妻の実家へ伺い年始の挨拶、そのまま義兄と自分の二人でPS5ゲーム大会となる。僕はふだんゲームはほとんどしないけど、大昔は相当やってた時期もあり、好むのはレース系ジャンルばかりで、そこは義兄と趣味が一致していて、だからこうなると二人の小学生モードと化して際限なく怒られるまで遊んでしまうことになる。

レース系ジャンルばかり好むとはつまり、ゲームに「現実」とのギャップを見たい/埋めたいとの欲望に駆られてゲームに手を出すタイプということで、だからゲーム機やソフトウェアのほかにも、設置用フレームに取り付けられたハンドルコントローラだの、PlayStation VRだのの"リアリティ"補強デバイスが欠かせない。というよりもその効果を味わいたくてゲームを利用してるようなものだ。

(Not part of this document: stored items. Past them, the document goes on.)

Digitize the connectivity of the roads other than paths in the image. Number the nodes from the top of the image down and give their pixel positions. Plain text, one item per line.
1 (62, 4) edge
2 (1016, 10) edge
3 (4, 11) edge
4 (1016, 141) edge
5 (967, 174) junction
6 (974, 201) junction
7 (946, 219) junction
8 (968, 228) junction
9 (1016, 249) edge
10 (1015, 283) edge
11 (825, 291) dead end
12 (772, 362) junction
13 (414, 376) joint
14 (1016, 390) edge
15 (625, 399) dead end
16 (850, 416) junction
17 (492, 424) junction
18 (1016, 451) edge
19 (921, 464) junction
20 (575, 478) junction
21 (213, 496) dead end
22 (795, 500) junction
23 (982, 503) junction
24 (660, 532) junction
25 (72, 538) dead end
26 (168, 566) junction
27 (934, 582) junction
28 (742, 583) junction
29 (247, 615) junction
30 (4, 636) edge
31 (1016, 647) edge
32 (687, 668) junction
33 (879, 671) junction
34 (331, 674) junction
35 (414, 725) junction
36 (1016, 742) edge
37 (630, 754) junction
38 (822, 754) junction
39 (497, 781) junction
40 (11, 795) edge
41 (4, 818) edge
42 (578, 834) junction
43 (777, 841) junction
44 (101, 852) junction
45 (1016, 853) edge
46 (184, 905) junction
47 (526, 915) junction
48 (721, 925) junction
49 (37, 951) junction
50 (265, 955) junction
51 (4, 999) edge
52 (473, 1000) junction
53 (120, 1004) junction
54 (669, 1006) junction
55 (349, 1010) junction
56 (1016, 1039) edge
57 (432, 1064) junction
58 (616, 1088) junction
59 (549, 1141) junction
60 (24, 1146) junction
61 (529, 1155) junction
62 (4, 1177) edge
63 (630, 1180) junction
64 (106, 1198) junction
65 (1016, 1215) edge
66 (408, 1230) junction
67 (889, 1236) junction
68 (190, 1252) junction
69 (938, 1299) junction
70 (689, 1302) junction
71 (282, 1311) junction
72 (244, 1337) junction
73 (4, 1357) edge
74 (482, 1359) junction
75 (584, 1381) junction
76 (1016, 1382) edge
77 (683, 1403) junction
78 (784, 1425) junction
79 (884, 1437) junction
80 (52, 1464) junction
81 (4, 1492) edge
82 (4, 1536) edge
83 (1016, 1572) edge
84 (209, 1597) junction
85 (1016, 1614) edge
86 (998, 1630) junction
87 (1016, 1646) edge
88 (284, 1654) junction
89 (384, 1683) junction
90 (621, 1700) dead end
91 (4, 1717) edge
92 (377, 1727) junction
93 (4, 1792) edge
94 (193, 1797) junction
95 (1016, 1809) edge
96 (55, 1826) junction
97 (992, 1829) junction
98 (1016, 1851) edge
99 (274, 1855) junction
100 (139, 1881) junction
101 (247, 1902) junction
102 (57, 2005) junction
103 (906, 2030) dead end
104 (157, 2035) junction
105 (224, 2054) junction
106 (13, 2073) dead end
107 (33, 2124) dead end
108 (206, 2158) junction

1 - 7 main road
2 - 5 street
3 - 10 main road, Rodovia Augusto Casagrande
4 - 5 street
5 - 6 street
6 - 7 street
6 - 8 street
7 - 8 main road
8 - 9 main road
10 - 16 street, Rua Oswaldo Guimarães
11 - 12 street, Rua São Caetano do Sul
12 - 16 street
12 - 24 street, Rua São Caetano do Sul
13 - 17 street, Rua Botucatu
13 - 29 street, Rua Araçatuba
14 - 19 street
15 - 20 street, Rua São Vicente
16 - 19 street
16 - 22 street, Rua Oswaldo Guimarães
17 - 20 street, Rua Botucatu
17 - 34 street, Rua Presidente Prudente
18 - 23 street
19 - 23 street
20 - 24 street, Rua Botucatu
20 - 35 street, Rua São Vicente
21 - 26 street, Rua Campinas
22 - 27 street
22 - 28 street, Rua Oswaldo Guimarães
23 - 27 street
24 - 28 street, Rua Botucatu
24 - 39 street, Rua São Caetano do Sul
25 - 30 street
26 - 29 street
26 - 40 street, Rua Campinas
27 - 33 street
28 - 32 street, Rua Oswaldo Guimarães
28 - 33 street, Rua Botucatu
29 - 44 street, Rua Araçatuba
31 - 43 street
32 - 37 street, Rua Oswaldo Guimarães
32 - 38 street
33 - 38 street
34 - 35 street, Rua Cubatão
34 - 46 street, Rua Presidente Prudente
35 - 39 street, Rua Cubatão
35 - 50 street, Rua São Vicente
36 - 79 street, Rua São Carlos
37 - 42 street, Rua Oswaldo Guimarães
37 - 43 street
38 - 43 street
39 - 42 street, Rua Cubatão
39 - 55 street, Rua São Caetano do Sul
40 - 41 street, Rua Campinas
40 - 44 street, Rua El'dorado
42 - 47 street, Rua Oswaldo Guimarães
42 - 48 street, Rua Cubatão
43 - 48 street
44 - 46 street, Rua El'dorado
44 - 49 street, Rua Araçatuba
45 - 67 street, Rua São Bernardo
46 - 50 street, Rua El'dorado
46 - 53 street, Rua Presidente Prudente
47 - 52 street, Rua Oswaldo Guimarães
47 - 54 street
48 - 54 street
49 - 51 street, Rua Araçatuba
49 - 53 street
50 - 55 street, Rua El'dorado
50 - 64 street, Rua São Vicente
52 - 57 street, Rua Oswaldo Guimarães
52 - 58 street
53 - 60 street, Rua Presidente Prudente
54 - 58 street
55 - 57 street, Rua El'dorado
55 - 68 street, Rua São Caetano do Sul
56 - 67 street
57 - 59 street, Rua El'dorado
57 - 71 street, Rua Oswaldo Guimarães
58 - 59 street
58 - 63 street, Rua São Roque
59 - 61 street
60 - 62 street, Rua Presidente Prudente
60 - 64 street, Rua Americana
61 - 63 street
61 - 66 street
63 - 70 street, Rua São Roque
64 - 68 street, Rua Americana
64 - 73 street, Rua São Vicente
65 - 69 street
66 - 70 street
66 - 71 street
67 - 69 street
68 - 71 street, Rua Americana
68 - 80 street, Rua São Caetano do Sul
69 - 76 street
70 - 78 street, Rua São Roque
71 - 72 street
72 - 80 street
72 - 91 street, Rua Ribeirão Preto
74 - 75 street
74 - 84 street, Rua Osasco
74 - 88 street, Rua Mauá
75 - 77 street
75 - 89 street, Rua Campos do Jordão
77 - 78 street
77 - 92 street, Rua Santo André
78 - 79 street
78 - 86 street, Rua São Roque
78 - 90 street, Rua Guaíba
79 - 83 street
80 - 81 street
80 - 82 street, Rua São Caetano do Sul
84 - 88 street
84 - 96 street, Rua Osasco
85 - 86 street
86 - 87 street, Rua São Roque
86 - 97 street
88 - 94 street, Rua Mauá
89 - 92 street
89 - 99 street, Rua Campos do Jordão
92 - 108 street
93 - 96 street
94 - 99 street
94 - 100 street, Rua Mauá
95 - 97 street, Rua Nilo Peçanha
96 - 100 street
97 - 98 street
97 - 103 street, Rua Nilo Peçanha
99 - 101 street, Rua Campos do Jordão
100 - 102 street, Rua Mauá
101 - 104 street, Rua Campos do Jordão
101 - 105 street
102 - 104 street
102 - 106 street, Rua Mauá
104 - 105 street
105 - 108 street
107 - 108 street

しかし、今更ながら「PlayStation VR」はすごい。すでに発売から4年も経つとのことで、かつて体験させてもらって以来だけど、やはり「すごい!」の一言だ。まず飛行機のコックピットやレーシングカーの座席に座った状態で、細かい計器類に取り囲まれて小さなフロントガラスの向こう側の景色を見ているという状態、「狭いところに押し込まれている、そのような箱の中に閉じ込められて、計器類に取り囲まれている」という、この絶望的なまでに受動的な感覚。。隣の飛行機が号令と共にカタパルト射出され、ものすごいスピードで滑走路から離陸していくのを隣のレーンに待機して見守るのは、ほとんど恐怖そのものだ。「えー!何あのスピード…次は僕の番?」と狼狽しないではいられない。ゲームでサーキットを走っていて、これほどまでにコースの広さや狭さ、坂の勾配(高低差)を感じるのもはじめてのことだ。そして、前方を見ていることよりも左右や後方を見ることの面白さが強くて、そちらにばかり気を取られる。コース沿道にいる群衆やスタッフの姿をつい眺めてしまうし、地面や街並みの様子がはっきりとわかるくらいまで低空飛行を続けたくなる。

来年か再来年にVR2が出るとか出ないとかの話もあるらしいが、さらに高解像度になる進化ではなく「意外と見えにくい」結果をもたらすアプローチでも面白い、VRは高い解像度が、その視覚効果にさほど貢献しないのではないかとさえ思う。より不自由な、より「見えにくい」「確認しにくい」「手段が限られる」方向へ進んでしまっても面白いかもしれない…などと話す。